Q&A: Collaboration

Dear Lis,

My 15 year old daughter is a talented singer/songwriter but I feel her songs need to be stronger.  She’s tried writing with a kid from school but she felt he wasn’t as knowledgeable as she is and that he was stubborn about using his own ideas. How can we find someone to write with her.


Dear Kim,

It’s hard to find a collaborator because you want someone who is just like you. But of course you aren’t going to find that. You will find someone who has different ideas and probably cares a lot about them. So you butt heads. But that’s part of what collaborating is. She should write with many different writers and try to be open and flexible with them. It’s their creation as well as hers and they want the song to reflect their ideas just like she does. Collaboration will help her stretch beyond what comes naturally to her and explore new territory. Here is a link to a list of songwriting organizations across the country where you can seek out possible writing partners: The Muse’s Muse – http://www.musesmuse.com/gensong.html.

Q&A: Singer’s Block

Dear Lis,

I’m stuck. I sound the same every time I sing my songs; my shows are the same. I’m losing the feeling. How do I break out of my funk?


Dear Wayne,

We all go through periods of time when we get bored with our own ideas – tired of singing the same things over and over. What was once inspiring gets dull and lifeless. You can turn this into a very productive period for you. Now’s the time to break out of old ruts and try new paths. The problem is, you have to take risks; you have to be willing to make mistakes. Here are some ideas. Take a song you’ve been singing for a while and radically change the tempo. Don’t worry if the tempo makes any sense or not; just try to come up with ways to sing it at the new tempo. If it was a ballad and now it’s fast, you won’t be able to sustain notes as long and might have to use a lighter, more flexible melody. If you are slowing it down to a ballad, you may want to cut out some of the rhythmic figures and make it smoother, more legato. Also try changing keys. Play it two whole steps higher. You won’t be able to sing the melody the same way and you’ll have to change the notes. Try new runs; break up old patterns. Sing lower when it gets too high.

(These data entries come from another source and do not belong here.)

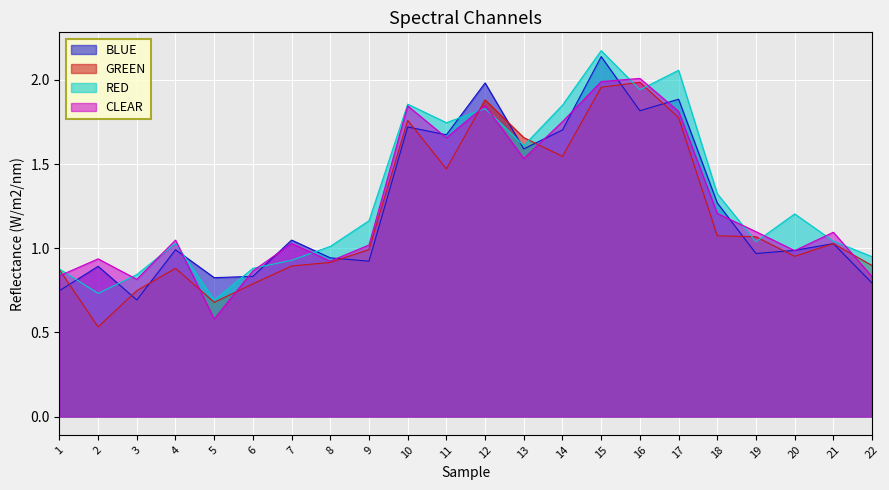

What is the difference between the second highest and minimum values in the GREEN series?

1.4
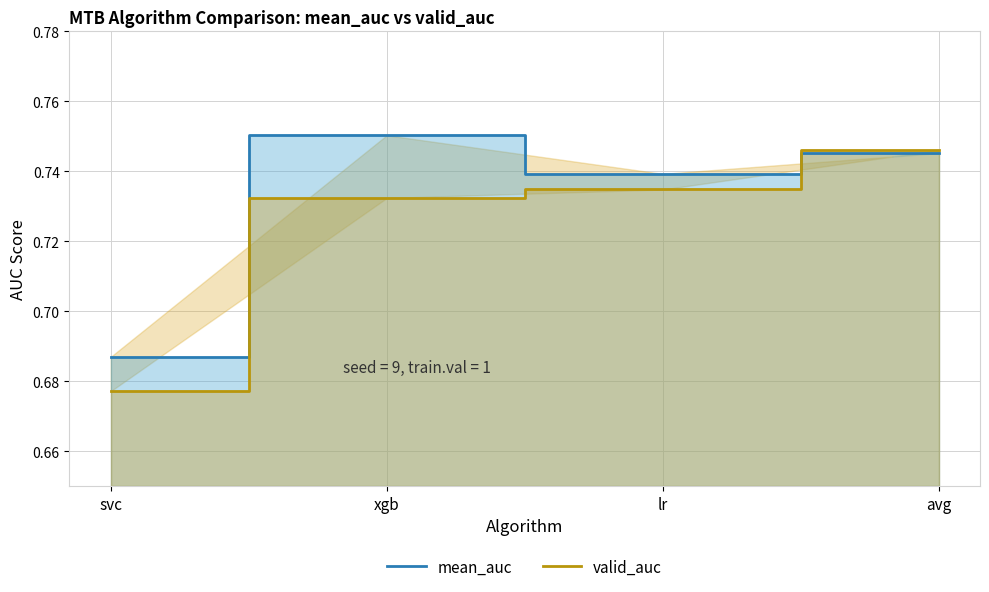

What is the total value across all series at lr?

1.5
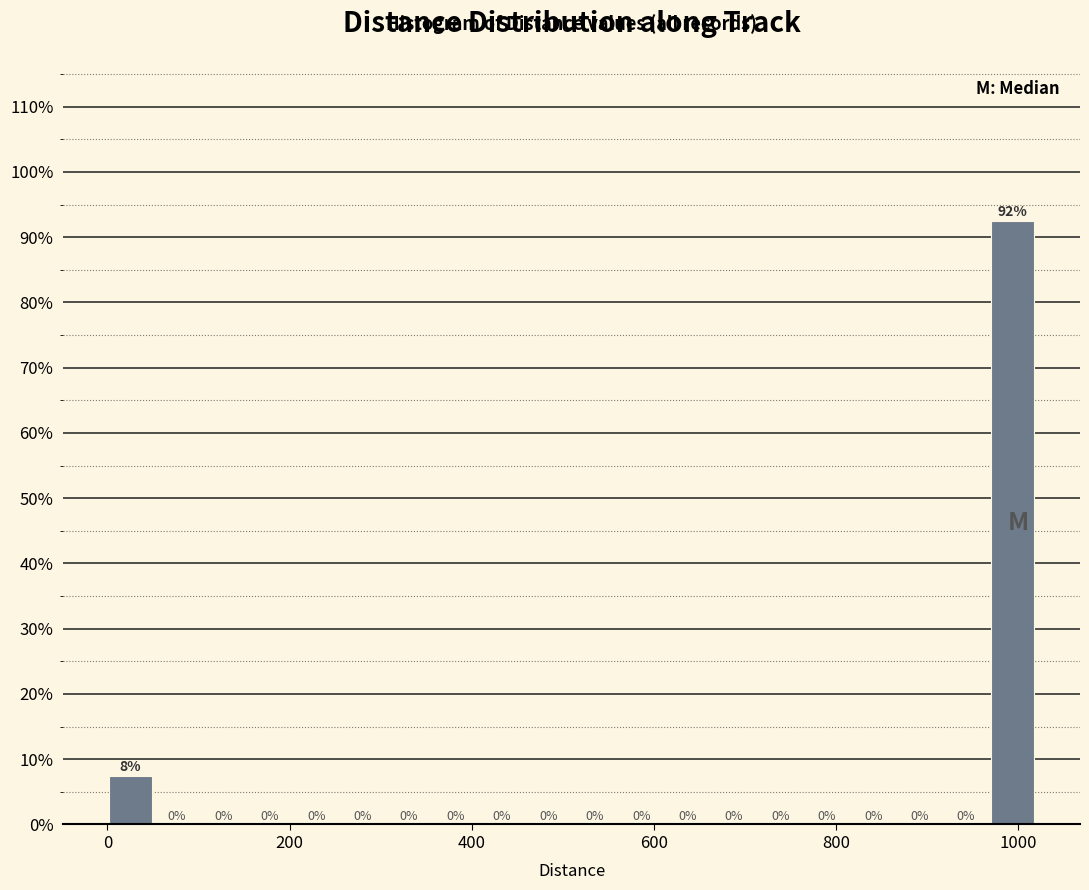

Around what value on the x-axis is the tallest bar? Give the approximate position of its centre, as read against the axis.

1000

The same is true for your songwriting. Try writing in a key you normally wouldn’t use. Challenge yourself with a project like writing the verse in the minor key and the chorus in the major. Listen to other people’s songs and use them for inspiration – for instance if there’s a chord structure you like, try using it with a new melody over the top. Experiment with using images, colors or numbers in your lyrics. Let this be a time to reinvent yourself.

Q&A: Married To The Band

Dear Lis,

Last night at our gig the bass player was really sloppy in his rhythm playing. I don’t think he practices enough. Is it time to look for a new one?


Dear Alice,

There are, of course, good players and bad players. But even good ones have their flaws. Anyone you work with for a long period of time will have traits that annoy you. Maybe they don’t read charts, or they talk too much in rehearsal or they refuse to work with a click track. Maybe they are too aggressive onstage or too shy. You could respond to these problems by saying ‘fire him; get a new one’. But the next one will have their problems too. So instead, think about ways to work on the issues; have a band meeting and talk things through. It’s a bit like a marriage – you have to learn to communicate. Keeping a band together is hard work but it pays big dividends.

Q&A: Fear Of Scales

Dear Lis,

I hate doing scales. Why can’t I just sing songs?


Dear Lis,

Exercises don’t do me any good. I want improve my range and strength singing songs not exercises.


Dear Lis,

Every teacher I go to wants me to do those ‘la-la-las’. What’s the point?


Dear Alec, Justin, Rebecca and all of the others who’ve asked the same thing,

You don’t play football to get ready for a football game. You do drills that focus on the abilities you will need for the game: coordination, agility, speed and strength to name a few. If you want to improve your singing, you need to isolate your particular problems. When you sing a song, you’re thinking about many things at once: lyrics, melody and emotion. How can you also think about tension, breathing or tone? The exercises help your body learn how to hit the high note, how to release the tension and many other skills that you need. Then when you sing a song the muscles that you’ve trained in the scales will operate well without you thinking about them.

Q&A: Building Bridges

Dear Lis,

My registers don’t connect very well. There’s a big break when I pop over from one to the other. What can I do to smooth out the connection between the two.


Dear Greg,

Here is an exercise called the waterfall.

For women

For men

Starting in your upper register, called head voice, sing the vowel ‘oo’, as in ‘too’, and slide down across your break into your lower voice, called chest voice. Try to make it slow and even, keeping the volume the same all the way down. At first you might feel the break. As you work on it, it will start to smooth out, especially if you go slowly over the range where you’re going to be switching voices. Try to fill in the notes that you might be jumping over. Then try reversing it, going from the bottom of your range in chest voice and crossing into your head voice. Don’t try to push your chest voice as high as you can. The goal is to make the transition into your head voice smooth. That will mean getting a little lighter as you go higher.